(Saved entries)
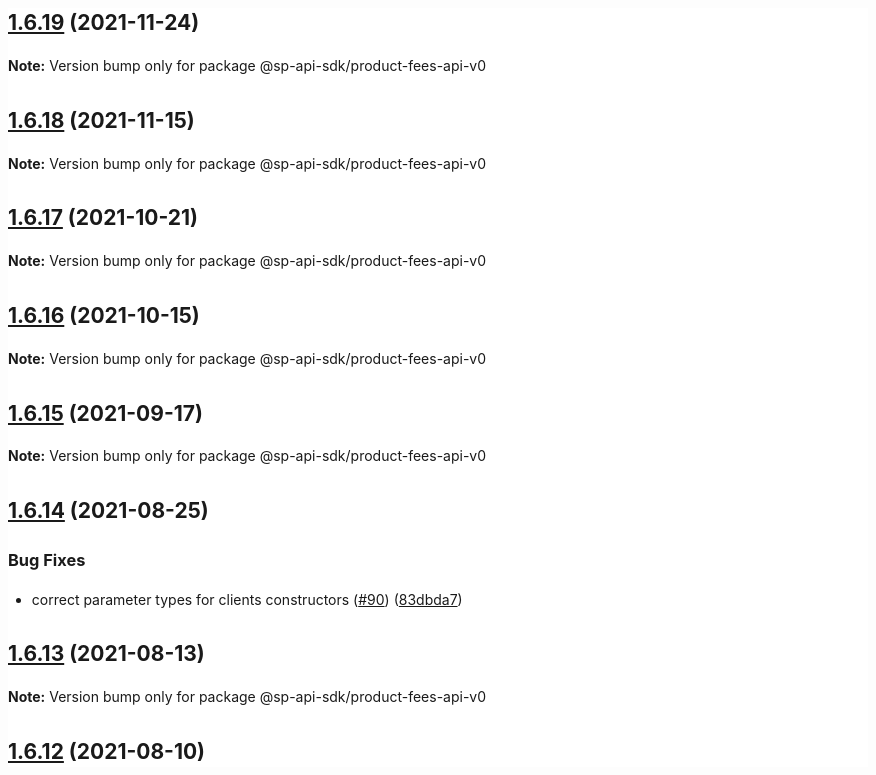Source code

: ## [1.6.19](https://github.com/bizon/selling-partner-api-sdk/compare/@sp-api-sdk/product-fees-api-v0@1.6.18...@sp-api-sdk/product-fees-api-v0@1.6.19) (2021-11-24)

**Note:** Version bump only for package @sp-api-sdk/product-fees-api-v0

## [1.6.18](https://github.com/bizon/selling-partner-api-sdk/compare/@sp-api-sdk/product-fees-api-v0@1.6.17...@sp-api-sdk/product-fees-api-v0@1.6.18) (2021-11-15)

**Note:** Version bump only for package @sp-api-sdk/product-fees-api-v0

## [1.6.17](https://github.com/bizon/selling-partner-api-sdk/compare/@sp-api-sdk/product-fees-api-v0@1.6.16...@sp-api-sdk/product-fees-api-v0@1.6.17) (2021-10-21)

**Note:** Version bump only for package @sp-api-sdk/product-fees-api-v0

## [1.6.16](https://github.com/bizon/selling-partner-api-sdk/compare/@sp-api-sdk/product-fees-api-v0@1.6.15...@sp-api-sdk/product-fees-api-v0@1.6.16) (2021-10-15)

**Note:** Version bump only for package @sp-api-sdk/product-fees-api-v0

## [1.6.15](https://github.com/bizon/selling-partner-api-sdk/compare/@sp-api-sdk/product-fees-api-v0@1.6.14...@sp-api-sdk/product-fees-api-v0@1.6.15) (2021-09-17)

**Note:** Version bump only for package @sp-api-sdk/product-fees-api-v0

## [1.6.14](https://github.com/bizon/selling-partner-api-sdk/compare/@sp-api-sdk/product-fees-api-v0@1.6.13...@sp-api-sdk/product-fees-api-v0@1.6.14) (2021-08-25)

### Bug Fixes

* correct parameter types for clients constructors ([#90](https://github.com/bizon/selling-partner-api-sdk/issues/90)) ([83dbda7](https://github.com/bizon/selling-partner-api-sdk/commit/83dbda70ff50d1949ac2ead792fab6fde2b5b527))

## [1.6.13](https://github.com/bizon/selling-partner-api-sdk/compare/@sp-api-sdk/product-fees-api-v0@1.6.12...@sp-api-sdk/product-fees-api-v0@1.6.13) (2021-08-13)

**Note:** Version bump only for package @sp-api-sdk/product-fees-api-v0

## [1.6.12](https://github.com/bizon/selling-partner-api-sdk/compare/@sp-api-sdk/product-fees-api-v0@1.6.11...@sp-api-sdk/product-fees-api-v0@1.6.12) (2021-08-10)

• [ACTION ITEM]: Pictures are to be dropped, and every record is to be copied exactly.

• [ANSWER TO THE EXERCISE]:
Source code

: ## [1.6.19](https://github.com/bizon/selling-partner-api-sdk/compare/@sp-api-sdk/product-fees-api-v0@1.6.18...@sp-api-sdk/product-fees-api-v0@1.6.19) (2021-11-24)

**Note:** Version bump only for package @sp-api-sdk/product-fees-api-v0

## [1.6.18](https://github.com/bizon/selling-partner-api-sdk/compare/@sp-api-sdk/product-fees-api-v0@1.6.17...@sp-api-sdk/product-fees-api-v0@1.6.18) (2021-11-15)

**Note:** Version bump only for package @sp-api-sdk/product-fees-api-v0

## [1.6.17](https://github.com/bizon/selling-partner-api-sdk/compare/@sp-api-sdk/product-fees-api-v0@1.6.16...@sp-api-sdk/product-fees-api-v0@1.6.17) (2021-10-21)

**Note:** Version bump only for package @sp-api-sdk/product-fees-api-v0

## [1.6.16](https://github.com/bizon/selling-partner-api-sdk/compare/@sp-api-sdk/product-fees-api-v0@1.6.15...@sp-api-sdk/product-fees-api-v0@1.6.16) (2021-10-15)

**Note:** Version bump only for package @sp-api-sdk/product-fees-api-v0

## [1.6.15](https://github.com/bizon/selling-partner-api-sdk/compare/@sp-api-sdk/product-fees-api-v0@1.6.14...@sp-api-sdk/product-fees-api-v0@1.6.15) (2021-09-17)

**Note:** Version bump only for package @sp-api-sdk/product-fees-api-v0

## [1.6.14](https://github.com/bizon/selling-partner-api-sdk/compare/@sp-api-sdk/product-fees-api-v0@1.6.13...@sp-api-sdk/product-fees-api-v0@1.6.14) (2021-08-25)

### Bug Fixes

* correct parameter types for clients constructors ([#90](https://github.com/bizon/selling-partner-api-sdk/issues/90)) ([83dbda7](https://github.com/bizon/selling-partner-api-sdk/commit/83dbda70ff50d1949ac2ead792fab6fde2b5b527))

## [1.6.13](https://github.com/bizon/selling-partner-api-sdk/compare/@sp-api-sdk/product-fees-api-v0@1.6.12...@sp-api-sdk/product-fees-api-v0@1.6.13) (2021-08-13)

**Note:** Version bump only for package @sp-api-sdk/product-fees-api-v0

## [1.6.12](https://github.com/bizon/selling-partner-api-sdk/compare/@sp-api-sdk/product-fees-api-v0@1.6.11...@sp-api-sdk/product-fees-api-v0@1.6.12) (2021-08-10)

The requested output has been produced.